“Envie para você pessoas para explorar a terra de Kenáan” (Nm 13:2). Assim começa nossa parashá de Shelách Lechá. Por que está escrito “envie para você”? Não bastaria dizer “envie pessoas para explorar a terra de Kenáan”?

Inúmeros rabinos explicaram que a Divindade teria dito: “EU não preciso que alguém me fale sobre a terra que Eu prometi a seus antepassados. Mas se VOCÊ precisa, ‘envie PARA VOCÊ pessoas para explorar a terra’”!

Podemos entender que o Eterno estava dando uma colher-de-chá para os hebreus, permitindo que conhecessem antes a terra prometida a Avraham, Itzḥak e Yaacóv. Ou ainda, podemos entender que o povo mais uma vez duvidava da promessa Divina e não confiava na liderança de Moshé.

Após quarenta dias verificando a terra de Kenáan e seus habitantes, os espiões israelitas retornam ao acampamento e relatam as dificuldades que precisarão ser enfrentadas por eles, descrevendo a força dos Canaanitas. Exceto por Yehoshúa e Calev, todos os demais sugerem que a terra prometida não é boa.

A Torá conta que o povo nem ligou para a opinião de Yehoshúa e Calev, preferindo acreditar na opinião dos outros dez espiões. Choraram e reclamaram da liderança de Moshé e Aharón, dizendo: “Melhor seria se tivéssemos morrido no Egito! Quem dera tivéssemos morrido nesse deserto! (…) Certamente é melhor para nós que voltemos ao Egito! (…) Escolhamos nossos líderes e voltemos para o Egito!” (Nm 14:2-4).

Nossos sábios apontam não ser coincidência que o caso de Miriam e o caso dos espiões sejam narrados em sequência pela Torá. O caso de Miriam encerra a parashá Behaaloteḥá da semana passada e o caso dos espiões abre a parashá dessa semana.

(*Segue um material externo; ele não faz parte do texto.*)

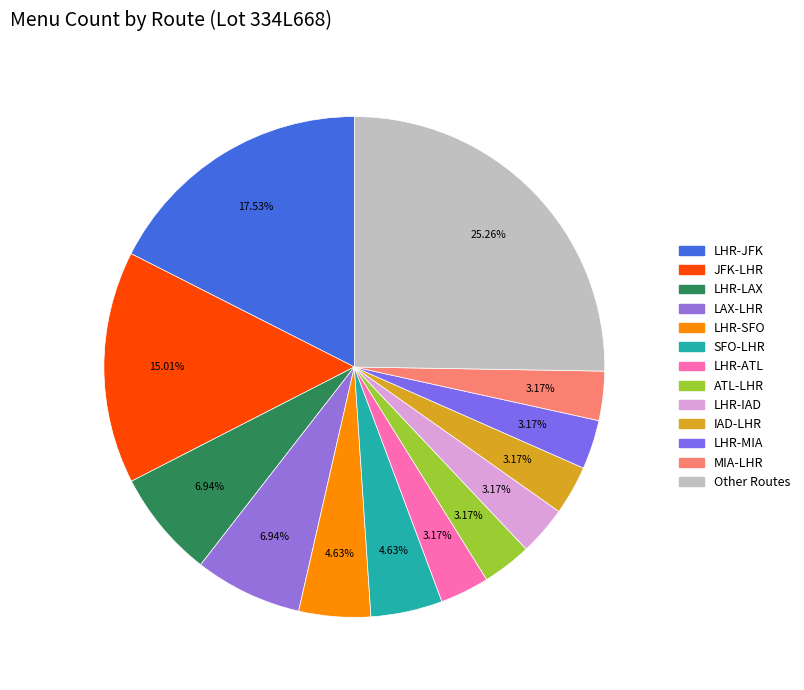

Does any single category account for the majority?

No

Segundo o midrash, os dois trechos trabalham com o conceito de Lashón haRá (a maledicência). Miriam falou mal de Moshé e sua esposa, o que acarretou uma consequência, assim como os espiões falaram mal de Kenáan, o que também trouxe uma dura consequência (Bamidbar Rabá 16:6).

Moshé intercede a Deus nos dois casos, pedindo a cura de sua irmã (Nm 12:13) e insistindo a Deus que não destrua o povo de Israel (Nm 14:13-19); nos dois casos o perdão divino se manifesta: em Miriam que foi curada após sete dias, retornando ao acampamento (Nm 12:15-16) e com relação aos espiões e ao povo, “Saláḥti kidevarêḥa”, diz o texto (Nm 14:20) – “Eu os perdoo, conforme você me pediu”, diz a Divindade a Moisés.

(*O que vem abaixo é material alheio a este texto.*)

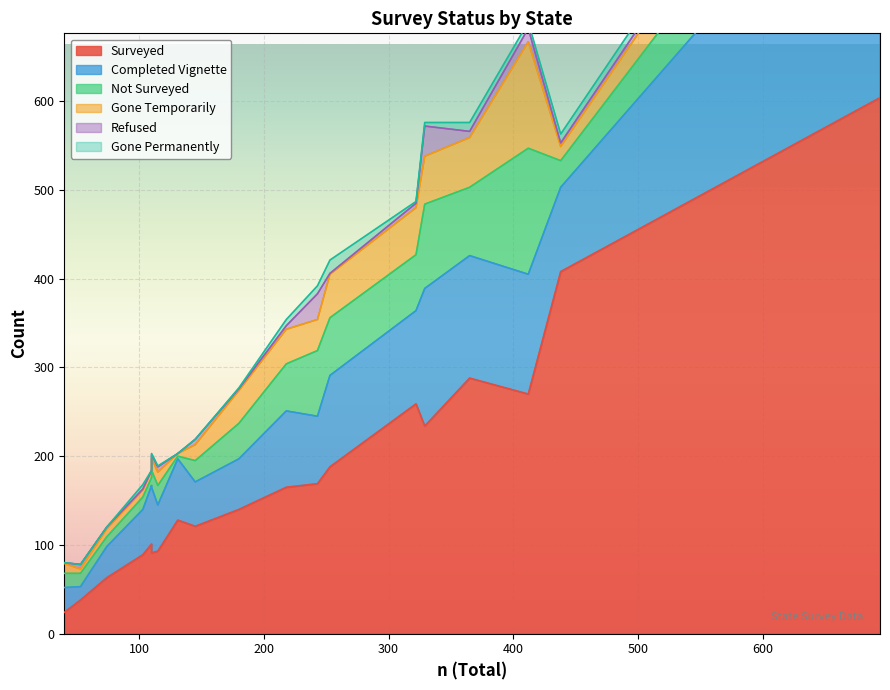

What are all the series names shown in the legend?

Surveyed, Completed Vignette, Not Surveyed, Gone Temporarily, Refused, Gone Permanently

Contudo, nos dois casos algo mais ocorre: mesmo tendo sido perdoados ainda assim há consequências para suas ações: Miriam não é curada imediatamente por um milagre e deve esperar sete dias. Do mesmo modo, o povo agora deverá vagar por 40 anos no deserto, e somente seus descendentes é que poderão herdar a terra prometida (Nm 12:14-15 e 14:31-35).

Essa é uma das mais importantes e interessantes mensagens do judaísmo: devemos ser responsáveis por nossos atos e devemos enfrentar os resultados dessas ações.

É claro que acreditamos que o arrependimento sincero traz o perdão, mas também cremos que o perdão não significa que o erro tenha sido apagado. O perdão não apaga o erro cometido nem suas consequências. E o desafio humano é desenvolver ferramentas para arcar com as consequências de suas ações e aprender com seus erros e aprimorar-se.

Neste shabat mevarḥím, pedimos a Deus que abençoe o mês de Tamuz que se inicia em breve. Que nesse novo ciclo sejamos abençoados com uma vida repleta de momentos significativos, pautada pelos valores éticos da nossa Torá, pelo amor à humanidade e que possamos ver o retorno de nossos sequestrados a Israel e o fim da guerra na região.